Hé, Sarkozy, et la fraude fiscale?
Un oubli d'importance pour le président-candidat, surtout à se prétendre celui du peuple qui lui trime durement sur la mère-patrie: l'évasion fiscale. Et sur toutes les chaînes de télé où Nicolas Sarkozy s'installe avec complaisance, on oublie aussi de le questionner sur ce sujet. Pourtant, celui qui fut son ministre du Budget, j'ai nommé Eric Woerth, avait brandi devant les caméras une feuille de 3 000 noms, promettant les feux de l'enfer sur ces mauvais contribuables français exilés hors de la mère-patrie. On allait mettre les agents du fisc dans leurs pattes (du moins ceux que la coupe sombre dans la fonction publique avait épargné) et un sang impur allait abreuver nos sillons (du moins aurait renforcé le trésor public). Et puis, plus rien, comme si les 3 000 fraudeurs n'avaient jamais existé. Bon, c'est vrai, monsieur Woerth avait d'autres soucis avec l'ex-patronne de son épouse, ou avec un golf et un hippodrome, ce qui le fit barrer du gouvernement des privilégiés qui voulait rester plus blanc que neige (le regard fixé sur la réélection de celui qui le faisait vivre depuis l'Elysée et son cercle de potes du CAC 40).
Alors, on a allumé des contre-feux. Haro contre les assistés sociaux: ce fut Laurent Wauquiez, descendant de gros industriels et ministre en exercice qui s'y colla le premier. Il eut un prompt renfort de Le Pen fille qui y ajouta sa touche culturelle en ce qui concerne les immigrés venant croquer le peu qu'on donne aux gaulois de souche. Claude Guéant, chef de la police et de la bonne civilisation qu'il faut à la France, de renchérir. Il n'eut pas trop à forcer: le conseiller en communication de l'Elysée n'est autre qu'un ex-journaliste de Minute, feuille de l'extrême-droite qui ouvrit ses colonnes à Mariani, ministre des Transports de la République française. Un pincée de halal, un quota par-ci, la délinquance roumaine par-là, plus d'autres horreurs xénophobes, la boucle était bouclée et l'artillerie lourde pouvait tonner.
Oui, mais la fraude fiscale, les 3 000 noms de Woerth, où en est le gouvernement, aurait dû s'interroger la presse libre et non faussée. Non, Nicolas Sarkozy proposait que l'on disserte sur la fraude sociale, celle qui, pillant les finances publiques, est responsable de nos malheurs. Et dans tout l'hexagone, les députés UMP s'attelèrent à battre les estrades pour cela. A Mantes-la-Jolie, la député sortante, Cécile Dumoulin, se fit aider par un autre député sortant, lui de la Droite populaire (l'extrême-droite de l'UMP, c'est dire). Et tout un bazar de mensonges d'être mis sur la place publique: les cartes vitale louées à l'année, des zigues touchant 40 fois le RSA (au risque de se faire imposer à l'ISF?), toute une équipe de foot touchant l'allocation d'adulte handicapé (pas celle du PSG), les Chinois qui ne meurent pas dans le 11e arrondissement de Paris pour que la famille palpe les allocations, jusqu'aux profs absents tout le mois de mai pour cause de ponts et d'arrêts maladie... Du grand guignol, quoi!

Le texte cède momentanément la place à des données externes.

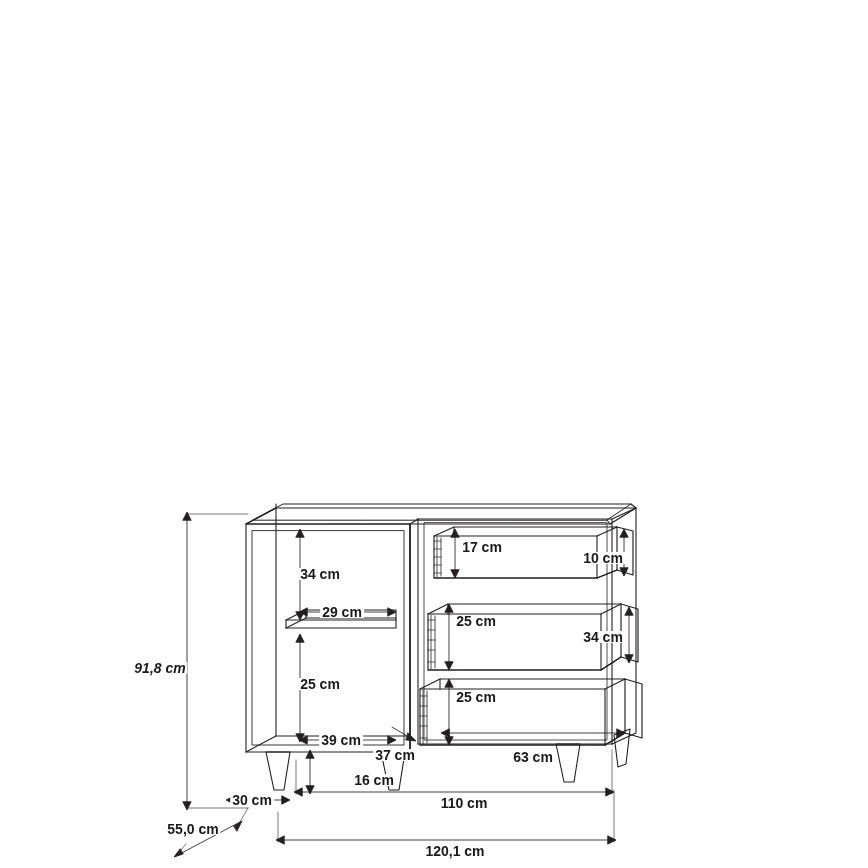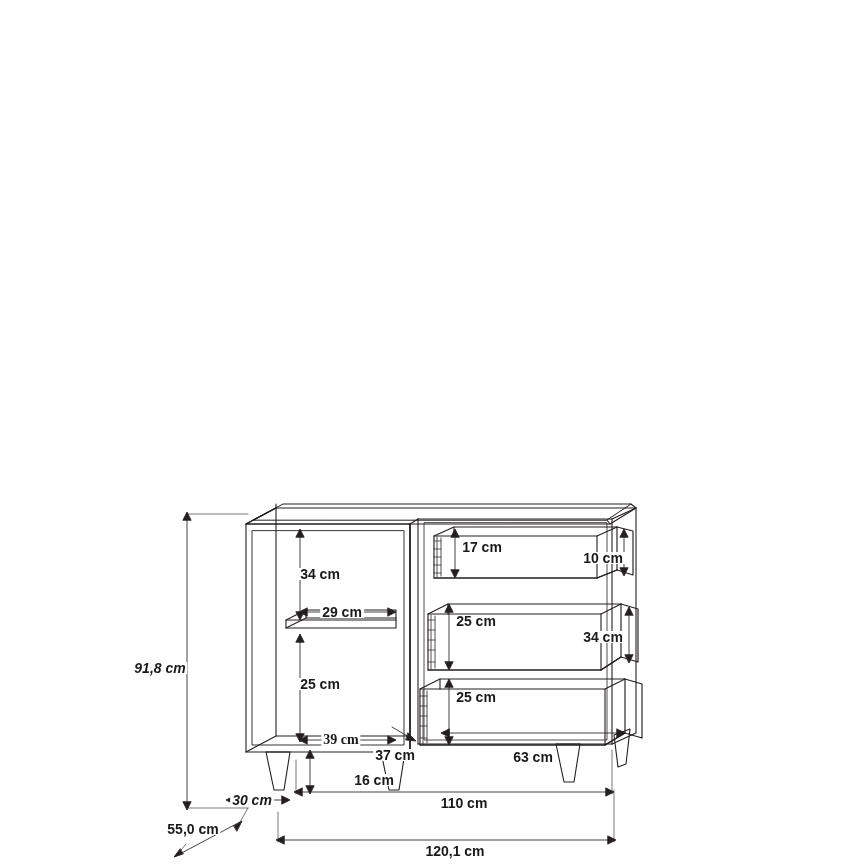--- a/index.html
+++ b/index.html
@@ -227,7 +227,7 @@
   <div class="dim-label" style="left:320px; top:574px;">34 cm</div>
   <div class="dim-label" style="left:342px; top:612px;">29 cm</div>
   <div class="dim-label" style="left:320px; top:684px;">25 cm</div>
-  <div class="dim-label" style="left:341px; top:740px;font-family:Liberation Serif, serif;">39 cm</div>
+  <div class="dim-label" style="left:341px; top:740px;">39 cm</div>
   <div class="dim-label" style="left:395px; top:723px;margin-top:32px;">37 cm</div>
   <div class="dim-label" style="left:334px; top:780px;margin-left:40px;">16 cm</div>
   <div class="dim-label" style="left:252px; top:800px;font-style:italic;">30 cm</div>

Pendant ce temps, le produit de l'impôt sur les sociétés dégringole en France, d'après les sources du ministère des Finances: 50,8 milliards en 2007 pour 39,1 en 2011, alors que les profits du CAC 40 ont explosé. Pendant ce temps, les exilés fiscaux français se repaissent en Suisse, au Luxembourg ou en Belgique pour ne citer que nos proches voisins. Pendant ce temps, les banques françaises disposent de dépôts de dizaines de milliards d'euros dans les paradis fiscaux. Et GDF, dont l'Etat est actionnaire à 30%, d'ouvrir une succursale au Luxembourg qui "répond à un schéma d'optimisation fiscale" (Voilà c'est dit!).
Ce flux d'argent caché, souvent sale de la spéculation, fabrique des profits insensés pour un petit nombre et impose l'austérité, la faim, la guerre et la mort au reste de la planète. Est-ce ainsi que les peuples doivent vivre?